The poet Rainer Maria Rilke once wrote that “the future must enter into you a long time before it happens”.
When Neil Armstrong first set foot on the moon in 1969, it wasn’t his idea, or JFK’s idea when he announced the moon mission in 1960. We had been going to the moon for decades before then, in films, stories, songs. Tintin went to the moon, Sinatra sang us there.
By 1960, we had created such a deep cultural longing to get there that once we decided to, it took just nine years, from scratch, with a team whose average age was 26.
When I think about the changes that the climate and ecological emergency demands that we make, changes of which Naomi Klein once wrote “there are no non-radical solutions left”, I often wonder how it might be that we can similarly create sufficient longing that such a shift becomes inevitable.
It strikes me that if all it required was logical arguments, reasoning and science, we would have done this in the 1980s when it would have been so much easier.
Our challenge, the scientists tell us, is within just 10 to 15 years, to reimagine and rebuild pretty much every aspect of our economy. In part, this is the work of storytelling, of bringing to life for those who struggle to imagine anything other than the way things are today, how such a world would taste, feel, look and sound like.
All too often we default to dystopian images, rather than allowing ourselves to believe that it could actually be amazing: more connected, happier, healthier, more time-rich, less stressed and anxious, with cleaner air, better food, cities full of vegetation and far fewer cars, a far more diverse and decentralised economy, more equal, fair and just.
I am a great believer that one of the best ways to unlock our ability to imagine a different, and far better future, is through the asking of good ‘what if’ questions.
Antanas Mockus, former mayor of Bogota in Colombia, once described a good ‘what if’ question thus: “What people love most is when you write on the blackboard a risky first half of a sentence and then recognise their freedom to write the other half.”
In Liège in Belgium, the local Transition group six years ago asked: “What if, in a generation’s time, the majority of the food eaten in Liège was grown on the land closest to Liège?”
The asking of this question has sparked a remarkable reimagining of the city’s food system; with 25 new co-operatives created already, and €5 million invested into it by local people, a new economy is emerging. The city’s mayor told me “this is now the story of our city”. We must imagine while we build. And build while we imagine.
So, a challenge to you: what if, over the next few weeks, in any conversation you have about the state of the world, you were to weave into it your own storytelling about how the world could be, if we were to do everything we could possibly do? Try it. Because it is still possible, just. But only if we create the best conditions possible for the future to enter into us.

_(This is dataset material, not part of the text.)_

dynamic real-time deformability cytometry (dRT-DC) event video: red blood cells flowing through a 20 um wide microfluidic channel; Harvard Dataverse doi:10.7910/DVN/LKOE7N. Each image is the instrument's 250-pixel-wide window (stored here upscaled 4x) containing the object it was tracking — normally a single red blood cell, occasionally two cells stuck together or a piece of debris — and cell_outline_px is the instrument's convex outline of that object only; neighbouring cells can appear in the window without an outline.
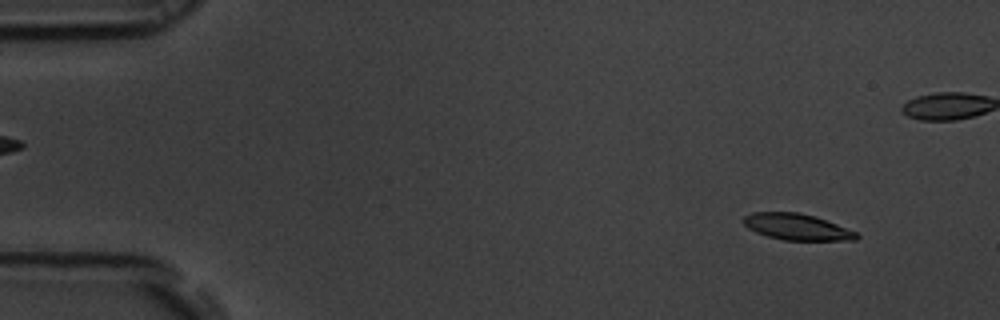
{"species": "common noctule bat (a hibernating species)", "species_latin": "Nyctalus noctula", "temperature_condition": "room temperature", "stored_images_in_passage": 56, "camera_frame_rate_fps": 3000, "um_per_image_px": 0.085, "animal": {"sex": "male", "body_mass_g": 19.5, "forearm_length_mm": 54.6}, "frame": {"image": 1, "passage_image": 5, "time_ms": 1.333, "image_size_px": [1000, 320], "cell_outline_px": [[860, 236], [856, 240], [784, 240], [768, 236], [756, 232], [748, 228], [744, 224], [744, 216], [752, 212], [800, 212], [816, 216], [856, 232]], "centroid_in_image_um": [67.73, 19.28], "position_along_channel_um": 17.3, "area_um2": 17.22}}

This article was initially published in the latest print issue of Wicked Leeks. You can read the full magazine online and for free via Issuu.

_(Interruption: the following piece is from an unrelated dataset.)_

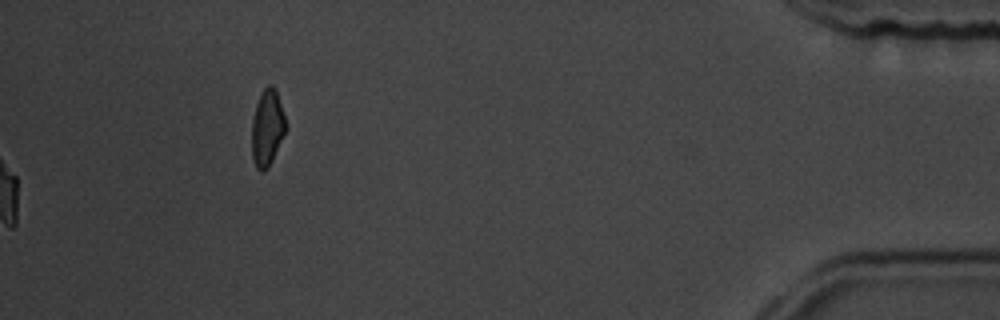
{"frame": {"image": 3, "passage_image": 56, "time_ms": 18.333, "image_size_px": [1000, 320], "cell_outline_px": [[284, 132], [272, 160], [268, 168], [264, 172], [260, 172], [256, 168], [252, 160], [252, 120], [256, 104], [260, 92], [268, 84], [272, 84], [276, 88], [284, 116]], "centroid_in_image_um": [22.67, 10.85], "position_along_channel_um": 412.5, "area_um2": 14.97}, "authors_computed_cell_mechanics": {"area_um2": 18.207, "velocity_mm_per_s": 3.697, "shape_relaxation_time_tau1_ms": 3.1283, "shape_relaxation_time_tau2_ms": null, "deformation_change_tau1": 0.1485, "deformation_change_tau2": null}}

I read Rob Hopkin’s article ‘What If’ in the wicked leeks issue 5 One section talked about Liege in Belgium that adopted the idea that the city’s food should be sourced on land close to the city. I agree that it is preferable to have locally produced food.
I live in Newcastle on Tyne. The green area around our town is rapidly disappearing. Many years ago the council purchased farmland around the city and allowed the farmers to continue using it and as it was a green belt it could not be developed. Now that the government has given permission to build on the green belt the developers have moved in and are covering the fields and green countryside we thought was safe, with endless housing.
It’s frightening because once the farmland has gone there is no way to use it for producing food again.
I live on an old council estate and my house once faced a green strip that had been left to build a Road but it was never used. The estate was noted as a well-designed housing estate with large gardens and green spaces. About 20 years ago the council said they would use the strip to build more houses because it was brownfield land and if they developed that land it would save our green belt. They said they would build a certain percentage of housing and the rest of the green strip would be protected. Since then they have filled nearly every available space with houses.
They seem to have forgotten these promises. While I am disappointed I am lucky that the estate is on the edge of the town moor. In recent years even that has been in danger, but many people have fought tooth and nail to try to keep it intact.
We have so little say in these desitions it seems only a matter of time before our countryside and green areas will be swallowed up.
I’m quite proud of our council usually but I feel this development of the greenbelt is a huge mistake.